Fréderike Geerdink
New accusations have been made against the Turkish army for the use of banned weapons in the war against the PKK. Inside Turkey, more people are beginning to speak out and ask questions. The reactions to their courage to speak out only adds to the urgency with which this issue needs to be addressed and the necessity of the outside world to put in some weight.
The accusations against the Turkish army aren’t new. Since for more than a year the PKK has said that chemical weapons are being used against them. I have to admit I have been sceptical about it, as the footage that was shown to underpin the accusations were multi-interpretable and didn’t make a highly convincing case. On the other hand, why would the PKK spread around such information if they weren’t seriously worried and furious about the kind of weapons used against them?

★ ★ ★ ★ ★ ★ ★

Prompt A
Using the passage on accusations against the Turkish army, say yes or no to each statement and quote the words that decide it: (i) the accusations are described as new; (ii) the writer admits to having doubted the accusations; (iii) the PKK has claimed for more than a year that chemical weapons are being used against it.
Prompt B
Repeat word for word the part of the passage on accusations against the Turkish army that runs from "Fréderike Geerdink" up to and including "in some weight.".
The entries that follow play no part in this.

Data to examine
★ ★ ★ ★ ★ ★ ★

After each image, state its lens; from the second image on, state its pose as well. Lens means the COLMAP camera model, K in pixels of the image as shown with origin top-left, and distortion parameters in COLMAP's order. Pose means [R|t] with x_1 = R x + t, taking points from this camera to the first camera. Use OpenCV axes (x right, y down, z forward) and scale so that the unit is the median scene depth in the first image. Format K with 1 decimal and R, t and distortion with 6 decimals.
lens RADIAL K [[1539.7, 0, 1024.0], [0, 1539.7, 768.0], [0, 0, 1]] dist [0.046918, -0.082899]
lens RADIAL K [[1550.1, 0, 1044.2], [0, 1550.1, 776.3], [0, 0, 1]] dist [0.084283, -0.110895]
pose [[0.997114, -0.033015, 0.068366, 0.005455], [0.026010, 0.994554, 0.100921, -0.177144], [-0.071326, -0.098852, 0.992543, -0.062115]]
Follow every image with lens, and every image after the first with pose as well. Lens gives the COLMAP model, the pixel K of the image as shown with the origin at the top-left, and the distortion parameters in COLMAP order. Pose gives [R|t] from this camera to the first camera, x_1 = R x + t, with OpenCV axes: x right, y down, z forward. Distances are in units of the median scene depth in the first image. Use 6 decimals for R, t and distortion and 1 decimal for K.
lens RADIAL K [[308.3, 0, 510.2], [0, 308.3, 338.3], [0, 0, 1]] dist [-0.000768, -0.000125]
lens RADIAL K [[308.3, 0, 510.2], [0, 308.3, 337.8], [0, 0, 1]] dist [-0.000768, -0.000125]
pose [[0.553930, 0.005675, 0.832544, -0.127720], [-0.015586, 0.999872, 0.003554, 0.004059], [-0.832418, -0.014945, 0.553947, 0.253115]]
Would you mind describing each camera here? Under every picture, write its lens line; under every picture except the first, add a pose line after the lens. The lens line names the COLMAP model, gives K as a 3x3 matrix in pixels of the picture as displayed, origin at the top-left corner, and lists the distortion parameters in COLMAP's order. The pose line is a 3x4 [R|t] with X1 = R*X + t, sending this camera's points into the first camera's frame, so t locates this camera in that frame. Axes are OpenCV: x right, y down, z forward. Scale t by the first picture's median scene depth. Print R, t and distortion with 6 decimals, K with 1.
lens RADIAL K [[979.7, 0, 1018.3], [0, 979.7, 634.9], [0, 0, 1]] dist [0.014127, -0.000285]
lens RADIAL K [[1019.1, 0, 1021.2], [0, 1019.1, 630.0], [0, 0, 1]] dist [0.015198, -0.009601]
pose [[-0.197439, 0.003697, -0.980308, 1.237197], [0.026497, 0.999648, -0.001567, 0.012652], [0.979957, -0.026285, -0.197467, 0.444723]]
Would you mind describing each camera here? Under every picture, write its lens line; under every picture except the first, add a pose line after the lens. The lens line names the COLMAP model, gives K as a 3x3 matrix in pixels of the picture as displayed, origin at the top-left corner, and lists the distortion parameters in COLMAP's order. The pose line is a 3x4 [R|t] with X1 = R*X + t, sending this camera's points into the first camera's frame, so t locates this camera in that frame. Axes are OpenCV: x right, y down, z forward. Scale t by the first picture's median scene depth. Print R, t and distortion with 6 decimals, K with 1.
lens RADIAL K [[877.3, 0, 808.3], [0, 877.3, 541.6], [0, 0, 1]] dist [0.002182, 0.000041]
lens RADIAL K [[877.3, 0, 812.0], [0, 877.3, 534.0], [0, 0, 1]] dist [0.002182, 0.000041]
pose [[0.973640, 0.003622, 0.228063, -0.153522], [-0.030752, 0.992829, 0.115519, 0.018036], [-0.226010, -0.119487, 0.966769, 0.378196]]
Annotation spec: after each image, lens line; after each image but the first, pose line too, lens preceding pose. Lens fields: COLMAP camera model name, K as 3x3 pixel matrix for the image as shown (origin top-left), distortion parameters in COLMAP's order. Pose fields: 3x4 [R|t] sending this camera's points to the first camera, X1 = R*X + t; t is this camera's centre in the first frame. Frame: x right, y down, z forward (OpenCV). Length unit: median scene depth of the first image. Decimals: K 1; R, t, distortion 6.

★ ★ ★ ★ ★ ★ ★

Written solution A
(i) No: "The accusations against the Turkish army aren’t new."
(ii) Yes: "I have to admit I have been sceptical about it"
(iii) Yes: "for more than a year the PKK has said that chemical weapons are being used against them"

Written solution B
Fréderike Geerdink
New accusations have been made against the Turkish army for the use of banned weapons in the war against the PKK. Inside Turkey, more people are beginning to speak out and ask questions. The reactions to their courage to speak out only adds to the urgency with which this issue needs to be addressed and the necessity of the outside world to put in some weight.